Programming the Universe by Seth Lloyd

On Wednesday, I attended Programming the Universe, a lecture by MIT Professor of Quantum-Mechanical Engineering, Seth Lloyd, to promote his new book ... wait for it ... Programming the Universe. The lecture was hosted by the Perimeter Institute for Theorectical Institute, and while most of their public lectures tend to be held in Waterloo, this was one of the few that came to Toronto. For a lecture of this caliber, it was unfortunate that the location chosen was the Bloor Collegiate Institute -- a local high school. I'm sure a lecture hall at one of the local universities was free that night. The location did nothing to help the lecture, and at worst, was a distraction.
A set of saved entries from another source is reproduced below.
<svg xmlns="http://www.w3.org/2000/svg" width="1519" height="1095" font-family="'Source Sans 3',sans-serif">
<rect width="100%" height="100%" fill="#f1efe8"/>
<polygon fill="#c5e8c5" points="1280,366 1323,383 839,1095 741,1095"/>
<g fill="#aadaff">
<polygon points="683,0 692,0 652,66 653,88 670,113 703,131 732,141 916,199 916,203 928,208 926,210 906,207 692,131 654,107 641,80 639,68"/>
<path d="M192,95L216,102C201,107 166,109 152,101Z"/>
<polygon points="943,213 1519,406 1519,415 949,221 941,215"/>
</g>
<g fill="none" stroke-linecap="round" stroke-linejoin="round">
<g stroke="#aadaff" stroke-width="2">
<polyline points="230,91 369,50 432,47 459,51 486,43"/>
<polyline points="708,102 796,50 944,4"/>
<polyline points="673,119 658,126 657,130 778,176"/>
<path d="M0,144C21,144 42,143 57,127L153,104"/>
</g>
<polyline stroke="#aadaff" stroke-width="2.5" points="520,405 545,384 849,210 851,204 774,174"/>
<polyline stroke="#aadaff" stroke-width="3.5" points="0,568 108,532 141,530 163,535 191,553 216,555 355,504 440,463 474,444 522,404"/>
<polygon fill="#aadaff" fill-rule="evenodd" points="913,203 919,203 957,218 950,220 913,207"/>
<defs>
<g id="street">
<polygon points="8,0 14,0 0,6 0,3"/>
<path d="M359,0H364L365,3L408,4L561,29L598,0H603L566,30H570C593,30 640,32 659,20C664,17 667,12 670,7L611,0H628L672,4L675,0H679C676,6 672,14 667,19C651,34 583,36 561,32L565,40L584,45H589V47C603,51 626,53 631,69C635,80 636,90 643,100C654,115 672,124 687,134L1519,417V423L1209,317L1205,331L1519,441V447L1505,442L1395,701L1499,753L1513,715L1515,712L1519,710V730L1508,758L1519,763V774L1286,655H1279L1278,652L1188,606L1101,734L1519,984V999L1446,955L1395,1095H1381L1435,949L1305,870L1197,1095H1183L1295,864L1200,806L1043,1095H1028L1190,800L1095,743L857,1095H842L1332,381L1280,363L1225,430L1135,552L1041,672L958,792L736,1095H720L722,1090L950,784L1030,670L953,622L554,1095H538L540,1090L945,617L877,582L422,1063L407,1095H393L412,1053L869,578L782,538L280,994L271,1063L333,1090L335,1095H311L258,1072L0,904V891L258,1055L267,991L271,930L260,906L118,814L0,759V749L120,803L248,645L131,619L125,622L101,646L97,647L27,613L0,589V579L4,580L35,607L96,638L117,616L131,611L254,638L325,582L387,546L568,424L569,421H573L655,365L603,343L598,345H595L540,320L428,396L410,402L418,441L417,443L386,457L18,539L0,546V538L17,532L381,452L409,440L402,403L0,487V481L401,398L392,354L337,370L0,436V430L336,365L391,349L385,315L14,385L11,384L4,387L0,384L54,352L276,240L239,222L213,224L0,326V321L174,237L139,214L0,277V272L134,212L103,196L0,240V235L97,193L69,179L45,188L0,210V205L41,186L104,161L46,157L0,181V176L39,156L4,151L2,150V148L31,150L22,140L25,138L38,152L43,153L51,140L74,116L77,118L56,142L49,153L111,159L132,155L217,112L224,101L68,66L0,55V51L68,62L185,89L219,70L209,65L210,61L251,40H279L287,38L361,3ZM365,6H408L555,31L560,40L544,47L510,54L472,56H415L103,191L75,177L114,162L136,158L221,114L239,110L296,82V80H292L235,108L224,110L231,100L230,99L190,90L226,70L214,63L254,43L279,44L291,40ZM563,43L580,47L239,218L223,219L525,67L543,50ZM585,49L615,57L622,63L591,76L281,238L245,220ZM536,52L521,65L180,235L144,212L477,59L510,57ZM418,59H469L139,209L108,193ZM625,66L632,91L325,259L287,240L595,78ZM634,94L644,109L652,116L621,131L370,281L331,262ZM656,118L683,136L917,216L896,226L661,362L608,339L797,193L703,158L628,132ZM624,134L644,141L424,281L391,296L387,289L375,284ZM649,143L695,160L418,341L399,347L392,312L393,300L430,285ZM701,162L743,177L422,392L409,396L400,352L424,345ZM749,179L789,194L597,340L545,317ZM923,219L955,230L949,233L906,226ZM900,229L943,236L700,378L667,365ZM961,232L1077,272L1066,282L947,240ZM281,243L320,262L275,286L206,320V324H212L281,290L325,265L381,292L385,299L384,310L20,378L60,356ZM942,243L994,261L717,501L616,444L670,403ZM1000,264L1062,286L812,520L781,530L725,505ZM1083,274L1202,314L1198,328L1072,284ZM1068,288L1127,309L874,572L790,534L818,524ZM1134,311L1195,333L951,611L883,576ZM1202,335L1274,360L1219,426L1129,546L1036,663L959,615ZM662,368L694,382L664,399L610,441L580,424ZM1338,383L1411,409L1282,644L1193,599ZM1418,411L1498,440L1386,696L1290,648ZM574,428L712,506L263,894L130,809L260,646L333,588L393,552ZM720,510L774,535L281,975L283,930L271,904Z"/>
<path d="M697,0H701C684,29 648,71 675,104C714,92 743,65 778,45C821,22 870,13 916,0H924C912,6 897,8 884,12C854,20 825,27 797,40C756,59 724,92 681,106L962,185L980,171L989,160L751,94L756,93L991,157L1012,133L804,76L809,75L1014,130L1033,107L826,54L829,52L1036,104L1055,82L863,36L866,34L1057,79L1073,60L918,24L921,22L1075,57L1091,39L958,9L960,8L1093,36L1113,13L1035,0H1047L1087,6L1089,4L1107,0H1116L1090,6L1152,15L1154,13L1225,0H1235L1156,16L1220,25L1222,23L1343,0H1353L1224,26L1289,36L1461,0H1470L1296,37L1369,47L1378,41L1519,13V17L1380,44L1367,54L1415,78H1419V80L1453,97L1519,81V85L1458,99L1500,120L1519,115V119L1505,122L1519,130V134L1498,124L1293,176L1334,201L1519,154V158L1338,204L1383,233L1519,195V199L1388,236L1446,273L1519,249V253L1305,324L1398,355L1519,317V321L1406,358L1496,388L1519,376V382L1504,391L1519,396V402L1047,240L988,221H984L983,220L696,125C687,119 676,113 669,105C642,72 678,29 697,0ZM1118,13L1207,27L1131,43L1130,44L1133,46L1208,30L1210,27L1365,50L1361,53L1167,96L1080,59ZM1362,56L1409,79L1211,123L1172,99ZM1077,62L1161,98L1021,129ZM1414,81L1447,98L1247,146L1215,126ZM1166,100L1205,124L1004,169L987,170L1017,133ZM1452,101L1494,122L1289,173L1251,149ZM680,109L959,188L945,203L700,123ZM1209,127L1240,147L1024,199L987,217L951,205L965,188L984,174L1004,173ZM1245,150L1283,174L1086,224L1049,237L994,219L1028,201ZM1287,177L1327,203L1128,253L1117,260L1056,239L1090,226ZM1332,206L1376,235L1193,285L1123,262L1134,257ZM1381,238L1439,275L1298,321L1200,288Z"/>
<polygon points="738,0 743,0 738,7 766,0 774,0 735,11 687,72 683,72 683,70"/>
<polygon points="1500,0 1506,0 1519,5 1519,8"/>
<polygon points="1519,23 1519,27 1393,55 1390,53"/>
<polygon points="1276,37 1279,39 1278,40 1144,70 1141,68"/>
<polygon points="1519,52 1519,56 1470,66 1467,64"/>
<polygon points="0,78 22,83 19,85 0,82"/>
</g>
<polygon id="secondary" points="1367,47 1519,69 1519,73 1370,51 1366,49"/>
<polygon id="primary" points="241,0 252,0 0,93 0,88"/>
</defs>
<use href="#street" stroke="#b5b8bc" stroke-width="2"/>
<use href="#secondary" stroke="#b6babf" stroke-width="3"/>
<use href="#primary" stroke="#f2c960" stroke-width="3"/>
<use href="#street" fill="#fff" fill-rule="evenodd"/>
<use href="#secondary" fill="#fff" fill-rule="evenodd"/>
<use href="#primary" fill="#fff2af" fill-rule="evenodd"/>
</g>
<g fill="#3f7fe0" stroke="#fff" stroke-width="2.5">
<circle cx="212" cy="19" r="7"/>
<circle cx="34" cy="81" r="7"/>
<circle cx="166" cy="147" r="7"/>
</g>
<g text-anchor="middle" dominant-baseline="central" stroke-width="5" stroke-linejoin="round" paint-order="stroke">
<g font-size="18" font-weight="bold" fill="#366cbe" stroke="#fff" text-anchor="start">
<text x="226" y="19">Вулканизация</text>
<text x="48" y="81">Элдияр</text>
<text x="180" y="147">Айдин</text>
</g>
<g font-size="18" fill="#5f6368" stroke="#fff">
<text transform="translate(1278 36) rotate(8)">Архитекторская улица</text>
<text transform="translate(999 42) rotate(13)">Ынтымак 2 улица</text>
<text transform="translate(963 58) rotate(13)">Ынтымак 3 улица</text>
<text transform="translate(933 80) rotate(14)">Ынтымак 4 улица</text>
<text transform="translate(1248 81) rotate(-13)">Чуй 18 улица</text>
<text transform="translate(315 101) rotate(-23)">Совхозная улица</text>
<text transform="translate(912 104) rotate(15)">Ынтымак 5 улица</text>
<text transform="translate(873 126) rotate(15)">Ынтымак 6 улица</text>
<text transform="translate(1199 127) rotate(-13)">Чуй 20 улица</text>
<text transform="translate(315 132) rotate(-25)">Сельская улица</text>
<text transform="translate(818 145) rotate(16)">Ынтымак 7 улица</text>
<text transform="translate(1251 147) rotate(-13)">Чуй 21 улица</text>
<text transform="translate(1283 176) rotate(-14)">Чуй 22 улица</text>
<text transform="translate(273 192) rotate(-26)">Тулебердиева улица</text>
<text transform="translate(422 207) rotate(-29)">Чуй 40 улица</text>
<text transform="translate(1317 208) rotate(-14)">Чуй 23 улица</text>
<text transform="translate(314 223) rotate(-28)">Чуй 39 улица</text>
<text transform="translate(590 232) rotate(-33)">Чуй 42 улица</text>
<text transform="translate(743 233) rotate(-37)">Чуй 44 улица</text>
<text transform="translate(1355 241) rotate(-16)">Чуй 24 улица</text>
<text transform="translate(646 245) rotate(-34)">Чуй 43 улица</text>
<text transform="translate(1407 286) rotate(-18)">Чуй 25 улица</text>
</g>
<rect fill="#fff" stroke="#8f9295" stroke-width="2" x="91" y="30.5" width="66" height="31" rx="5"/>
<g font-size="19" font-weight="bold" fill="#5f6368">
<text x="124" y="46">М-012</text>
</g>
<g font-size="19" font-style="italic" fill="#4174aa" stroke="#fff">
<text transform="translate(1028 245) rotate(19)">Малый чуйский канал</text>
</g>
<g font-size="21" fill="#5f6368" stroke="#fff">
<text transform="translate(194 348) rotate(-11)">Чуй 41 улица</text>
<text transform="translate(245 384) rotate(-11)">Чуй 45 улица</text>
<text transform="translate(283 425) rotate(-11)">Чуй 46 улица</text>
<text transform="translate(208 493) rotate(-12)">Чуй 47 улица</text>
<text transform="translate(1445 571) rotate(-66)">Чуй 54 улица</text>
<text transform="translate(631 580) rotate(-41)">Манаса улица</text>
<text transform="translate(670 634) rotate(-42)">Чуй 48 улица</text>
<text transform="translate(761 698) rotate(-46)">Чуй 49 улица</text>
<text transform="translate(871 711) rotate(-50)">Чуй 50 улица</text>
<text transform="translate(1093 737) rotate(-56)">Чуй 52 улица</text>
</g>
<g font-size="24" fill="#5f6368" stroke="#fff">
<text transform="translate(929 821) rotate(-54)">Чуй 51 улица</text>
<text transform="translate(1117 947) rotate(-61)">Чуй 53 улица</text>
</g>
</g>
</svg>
Lloyd is a pretty good speaker. He has a sense of humour that was maybe lost on some of his audience -- but would probably get a lecture hall of his students to react. Unfortunately, he brought his classroom lecture style to an audience that was peppered by idiots. Lloyd invited questions -- asking to be interrupted if the audience didn't understand. The idiots of the audience saw this as an open invitation to interrupt with some of the most inane questions.

Seth Lloyd is at the forefront of research in quantum computing -- the branch of science that uses the quantum properties of atoms to process information. His research has led him to conclude that the universe itself is digital. At the lowest levels, particles are processing information, and as the universe ages, more information is getting produced. In effect, everything is part of the greater sum, and the greater sum is a universe that is a gigantic information processing entity. Everything is computing. The particles that make up you and I are working away processing information -- although that information may be completely meaningless. Yet this processing in his view is what is responsible for reality as we know it. Everything is connected, everything interacts, and from that processing, reality is produced. Lloyd believes that looking at the universe as an information processor at the lowest levels, is key to understanding the origins of the universe, its evolution, and where its going. Eventually, he expects that this view of the universe may help in creating and understanding a unified theory of everything.

When you think of the universe as a computer, and you understand that the information processing occurring at a fundamental, quantum level, is very, very simple, you might think, so what? What's the big deal? Isn't looking at the quantum information processing of the universe just an analogy? And you would be right to ask such a question. When you realize however, that at at a fundamental level, all complex computer programs really just build on the routines of previous, simpler programs, leading all the way back to the fundamental on/off switch, you start wonder. At least I do -- on a philosophical level. What the universe is, will be, becomes something very difficult to contemplate. I am not conceited enough to think that we are the paragon of its evolution -- but we're certainly a part of it, a small part perhaps -- and a small part that is observing the whole in wonder, and seeing ourselves in it, are left with many unanswered questions.